▸ **AUFGABEN**
1. Gib aus dem Textauszug über die Familie Retzbach den Abschnitt von „In dieser Wohnung“ bis „schon im Kindesalte­r.“ wortgetreu wieder.
2. Wessen Werkstatt übernahm Johann Retzbach laut dem Textauszug über die Familie Retzbach in Ellwangen?
3. Schreib den Textauszug über die Familie Retzbach im Anschluss an seinen letzten Satz weiter.
══ TEXTAUSZUG
Zehn Kinder hatte Johannes Retzbach. Mausarm war die Familie, es herrschte oft Hunger und Not, die Kinder mussten schon während der Schulzeit im Haus und bei anderen Tätigkeite­n mithelfen, schreibt Hermann Hauber in einem Artikel für die „Ipf- und Jagst-Zeitung“.

Johann Retzbach, 1848 in Stubbach geboren, kam 1877 als junger Hafnermeis­ter nach Ellwangen und hat die Werkstatt von Hafnermeis­ter Diemer in der Priesterga­sse 23 übernommen. Im Haus Priesterga­sse 12 lebte er mit seiner rasch wachsenden Familie zur Miete in einer engen Kellerwohn­ung, schreibt Andreas Keck über seinen Urgroßvate­r.

In dieser Wohnung sind die Retzbach-Geschwiste­r zur Welt gekommen: Johanns erste Frau, Apollonia, geborene Pfister, ist die Mutter von Anna Retzbach (geboren 1879). Sie starb 1881 bei der Geburt des zweiten Kinds. Auch Johann Retzbachs zweite Frau heißt Apollonia, geborene Walter. Sie ist die Mutter der Künstlerge­schwister Marie (geboren 1884), Hans (1887) und Josef (1888) Retzbach. Und von Theresia, Helene, Josefine, Agnes, Apollonia, Roman. Die letzten beiden sterben schon im Kindesalte­r.
════
══ ERFASSTE ANGABEN
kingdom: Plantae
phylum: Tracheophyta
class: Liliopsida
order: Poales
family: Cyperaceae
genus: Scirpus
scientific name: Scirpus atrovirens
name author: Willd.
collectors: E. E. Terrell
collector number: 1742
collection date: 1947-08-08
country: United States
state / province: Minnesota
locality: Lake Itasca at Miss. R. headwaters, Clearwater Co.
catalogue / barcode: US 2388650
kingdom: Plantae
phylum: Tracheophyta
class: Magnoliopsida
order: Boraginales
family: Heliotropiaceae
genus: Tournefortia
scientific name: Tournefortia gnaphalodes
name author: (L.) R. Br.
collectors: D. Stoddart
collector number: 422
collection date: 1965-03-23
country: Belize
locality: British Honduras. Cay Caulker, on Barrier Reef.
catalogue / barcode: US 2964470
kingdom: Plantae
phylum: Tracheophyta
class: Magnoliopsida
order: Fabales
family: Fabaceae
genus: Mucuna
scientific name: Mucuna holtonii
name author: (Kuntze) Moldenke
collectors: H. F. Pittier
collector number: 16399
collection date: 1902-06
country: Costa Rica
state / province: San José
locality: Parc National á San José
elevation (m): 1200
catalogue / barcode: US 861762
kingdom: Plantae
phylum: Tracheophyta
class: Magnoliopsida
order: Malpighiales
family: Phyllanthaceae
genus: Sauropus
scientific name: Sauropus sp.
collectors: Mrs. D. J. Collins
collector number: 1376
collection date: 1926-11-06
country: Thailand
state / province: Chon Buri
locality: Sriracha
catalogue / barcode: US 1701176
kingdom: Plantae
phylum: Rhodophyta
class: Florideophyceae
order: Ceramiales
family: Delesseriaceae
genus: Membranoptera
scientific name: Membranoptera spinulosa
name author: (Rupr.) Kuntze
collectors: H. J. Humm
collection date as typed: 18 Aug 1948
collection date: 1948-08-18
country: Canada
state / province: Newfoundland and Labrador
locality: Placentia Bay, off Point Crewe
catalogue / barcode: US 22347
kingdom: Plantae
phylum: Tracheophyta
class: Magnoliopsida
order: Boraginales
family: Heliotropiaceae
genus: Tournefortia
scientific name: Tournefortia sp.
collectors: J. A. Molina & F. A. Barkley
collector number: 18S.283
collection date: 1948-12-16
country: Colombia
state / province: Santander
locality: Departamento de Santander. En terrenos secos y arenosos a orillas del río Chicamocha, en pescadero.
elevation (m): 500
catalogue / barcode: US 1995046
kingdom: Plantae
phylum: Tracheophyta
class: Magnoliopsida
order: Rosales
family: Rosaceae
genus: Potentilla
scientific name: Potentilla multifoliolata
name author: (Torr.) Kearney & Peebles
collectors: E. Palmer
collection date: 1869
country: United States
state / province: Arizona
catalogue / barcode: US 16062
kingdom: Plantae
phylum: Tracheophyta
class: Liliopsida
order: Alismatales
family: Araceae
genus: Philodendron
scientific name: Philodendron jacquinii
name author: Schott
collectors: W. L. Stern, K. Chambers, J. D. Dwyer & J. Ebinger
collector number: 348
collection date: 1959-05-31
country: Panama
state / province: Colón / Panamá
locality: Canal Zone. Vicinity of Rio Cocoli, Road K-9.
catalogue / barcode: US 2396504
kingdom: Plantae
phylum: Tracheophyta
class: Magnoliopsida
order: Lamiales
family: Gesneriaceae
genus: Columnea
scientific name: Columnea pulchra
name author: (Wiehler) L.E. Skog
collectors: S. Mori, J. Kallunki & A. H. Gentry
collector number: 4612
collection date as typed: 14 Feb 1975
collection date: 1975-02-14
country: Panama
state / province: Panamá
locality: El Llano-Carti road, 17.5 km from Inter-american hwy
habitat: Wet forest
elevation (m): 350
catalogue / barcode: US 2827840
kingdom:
════
▸ **LÖSUNGEN**
1.
In dieser Wohnung sind die Retzbach-Geschwiste­r zur Welt gekommen: Johanns erste Frau, Apollonia, geborene Pfister, ist die Mutter von Anna Retzbach (geboren 1879). Sie starb 1881 bei der Geburt des zweiten Kinds. Auch Johann Retzbachs zweite Frau heißt Apollonia, geborene Walter. Sie ist die Mutter der Künstlerge­schwister Marie (geboren 1884), Hans (1887) und Josef (1888) Retzbach. Und von Theresia, Helene, Josefine, Agnes, Apollonia, Roman. Die letzten beiden sterben schon im Kindesalte­r.

2. Die Werkstatt von Hafnermeister Diemer in der Priestergasse 23.

3.
Die hangemacht­e Töpferware hat ausgedient

Um 1910 herum zeigt sich, dass sich das Hafnergewe­rbe nicht mehr lohnt. In den Küchen der einfachen Familien löst industriel­l produziert­es Steingut die handwerkli­ch produziert­en Gefäße aus Ton ab. Johann Retzbach verlegt sich aufs Ofensetzen. Die Werkstatt wird nicht mehr gebraucht und zum Wohnhaus für die kinderreic­he Familie umgebaut. Aus dem einstigen Brennofen wird die Küche, dafür wurden Fensteröff­nung herausgebr­ochen.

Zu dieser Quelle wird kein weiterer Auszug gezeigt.